Text block section start

If this is the answer to Maxwell, I'm interested more in power consumption than performance...
The Maxwell 880 news thread last week. Is Tonga the answer to Maxwell? And how much extra performance will the unlocked CU's provide? We need to summon Xzibit to answer my query. Will be good if Tonga is a reasonable match up for Maxwell, may play well for consumers.
Posted on Reply
#5
HumanSmoke
the54thvoidThe Maxwell 880 news thread last week. Is Tonga the answer to Maxwell? And how much extra performance will the unlocked CU's provide?
Would likely be in line with how most other salvage parts have lined up in the past, 10-15%, but that presupposes near identical clocks- but I'm guessing that the R9 285 will be dialled in to fit within AMD's product stack, while the full die will be clocked for competition with the GTX 870 or 860 which would supply a reason why the full die isn't being released straight away.
Posted on Reply
#6
alwayssts
the54thvoidThe Maxwell 880 news thread last week. Is Tonga the answer to Maxwell? And how much extra performance will the unlocked CU's provide? We need to summon Xzibit to answer my query. Will be good if Tonga is a reasonable match up for Maxwell, may play well for consumers.
I'll answer that for you: Depends on how you look at, not in gaming, and not a lot (generally), just like Tahiti variants. It will largely depend on how amd plans to separate them through memory speed and vicariously tdp on desktop.

880 would appear (from reasonable deduction) to be close to 290 in compute, 290x in gaming performance.

Text block section end

• Problems and tasks:
**A)** Say whether each statement agrees with the Tonga and Maxwell forum thread. Answer yes or no for each, and quote the deciding words from the thread.
(i) The first poster cares more about performance than about power consumption.
(ii) HumanSmoke expects the unlocked CUs to add roughly 10-15%, based on how earlier salvage parts compared.
(iii) The 880 appears to be close to the 290x in gaming performance.
**B)** Continue the Tonga and Maxwell forum thread from its last line.

Listed entries section start

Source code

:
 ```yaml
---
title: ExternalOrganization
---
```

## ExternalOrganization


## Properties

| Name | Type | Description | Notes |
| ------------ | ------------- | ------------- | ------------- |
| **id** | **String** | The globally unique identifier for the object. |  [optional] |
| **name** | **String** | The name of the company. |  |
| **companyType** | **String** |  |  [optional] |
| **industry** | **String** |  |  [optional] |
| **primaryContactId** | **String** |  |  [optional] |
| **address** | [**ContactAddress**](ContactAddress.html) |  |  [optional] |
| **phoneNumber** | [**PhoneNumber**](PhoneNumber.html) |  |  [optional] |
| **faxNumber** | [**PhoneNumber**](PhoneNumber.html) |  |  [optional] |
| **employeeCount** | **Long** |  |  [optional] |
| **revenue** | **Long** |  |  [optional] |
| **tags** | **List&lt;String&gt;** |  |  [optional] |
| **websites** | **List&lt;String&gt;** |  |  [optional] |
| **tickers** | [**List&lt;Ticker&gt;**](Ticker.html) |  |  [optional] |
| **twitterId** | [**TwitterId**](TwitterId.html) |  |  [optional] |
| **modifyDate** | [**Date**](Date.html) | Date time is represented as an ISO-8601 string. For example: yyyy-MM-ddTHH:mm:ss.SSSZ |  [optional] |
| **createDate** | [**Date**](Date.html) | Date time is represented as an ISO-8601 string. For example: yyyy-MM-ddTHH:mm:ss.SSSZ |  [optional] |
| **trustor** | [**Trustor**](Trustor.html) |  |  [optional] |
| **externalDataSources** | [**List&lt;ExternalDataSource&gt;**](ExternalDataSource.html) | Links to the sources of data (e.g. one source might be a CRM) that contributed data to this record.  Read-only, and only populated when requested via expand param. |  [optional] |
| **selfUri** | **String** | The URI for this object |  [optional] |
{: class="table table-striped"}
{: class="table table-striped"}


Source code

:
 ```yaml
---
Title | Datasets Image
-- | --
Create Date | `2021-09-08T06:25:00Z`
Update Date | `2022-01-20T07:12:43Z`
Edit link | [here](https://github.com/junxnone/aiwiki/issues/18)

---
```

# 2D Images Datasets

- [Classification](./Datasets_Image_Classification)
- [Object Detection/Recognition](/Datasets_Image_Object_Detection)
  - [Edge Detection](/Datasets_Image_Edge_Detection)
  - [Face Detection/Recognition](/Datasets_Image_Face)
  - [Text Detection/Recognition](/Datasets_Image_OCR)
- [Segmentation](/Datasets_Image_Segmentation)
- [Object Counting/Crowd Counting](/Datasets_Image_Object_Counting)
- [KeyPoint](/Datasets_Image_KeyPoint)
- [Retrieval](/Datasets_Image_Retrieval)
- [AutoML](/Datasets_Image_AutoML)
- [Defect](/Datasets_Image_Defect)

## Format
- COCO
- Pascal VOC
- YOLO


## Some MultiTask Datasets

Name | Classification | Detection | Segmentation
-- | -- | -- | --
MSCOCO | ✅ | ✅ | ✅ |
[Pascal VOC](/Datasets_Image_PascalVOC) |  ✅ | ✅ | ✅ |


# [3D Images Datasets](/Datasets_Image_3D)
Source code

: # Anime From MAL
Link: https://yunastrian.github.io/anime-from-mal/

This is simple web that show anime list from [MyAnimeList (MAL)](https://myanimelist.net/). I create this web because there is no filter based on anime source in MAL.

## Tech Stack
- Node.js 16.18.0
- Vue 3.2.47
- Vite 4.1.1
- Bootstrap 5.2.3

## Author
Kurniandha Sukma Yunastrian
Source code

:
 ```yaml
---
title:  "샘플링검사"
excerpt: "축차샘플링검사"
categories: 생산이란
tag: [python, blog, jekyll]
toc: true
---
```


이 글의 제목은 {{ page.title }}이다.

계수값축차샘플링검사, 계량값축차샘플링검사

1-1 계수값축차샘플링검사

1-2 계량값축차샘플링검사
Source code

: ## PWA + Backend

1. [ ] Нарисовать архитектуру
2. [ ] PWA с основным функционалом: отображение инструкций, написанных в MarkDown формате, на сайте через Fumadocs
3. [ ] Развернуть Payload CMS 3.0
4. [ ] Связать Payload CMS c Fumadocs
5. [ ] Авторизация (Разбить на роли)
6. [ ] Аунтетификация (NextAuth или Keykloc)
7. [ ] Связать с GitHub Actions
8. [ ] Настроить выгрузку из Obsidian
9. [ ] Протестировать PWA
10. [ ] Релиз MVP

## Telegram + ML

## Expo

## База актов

Listed entries section end

• Replies:
**A)**
(i) No: "I'm interested more in power consumption than performance"
(ii) Yes: "Would likely be in line with how most other salvage parts have lined up in the past, 10-15%"
(iii) Yes: "880 would appear (from reasonable deduction) to be close to 290 in compute, 290x in gaming performance."

**B)**
870 looks to bee a step down. Closer to something like this if ~1111/7000 (or conceivably whatever 285x is stock...say 975/7000...granted amd may clock it higher as most compute won't always be used, say to 1050/7000 ) in compute, 290 in gaming performance.

Who knows where M'04 will fit in workstation, too many unknowns for clockspeed/tdp comparatively to Tonga/Hawaii, but I'll bet it competes with, but relatively/comparably negatively with Tonga. A full '04 may compete with this part just to save face.

In essence, AMD's best hope is to do with workstation what nvidia is doing with K/M '04 in gaming, given all their units can be used for compute (unlike nvidia whom devote some to special fuction), and hence are more of them per similar design. It's essentially role reversal up and down a peg. This may not beat K5200, but come close while not using a gigantic chip (GK110 vs TongaPro is humorous)...k4200/5000 shouldn't even be close (gk104). Otoh, this chip on desktop is going have a really tough time vs even gk104 without a high-enough tdp and memory bandwidth...Maxwell 04 will probably destroy it.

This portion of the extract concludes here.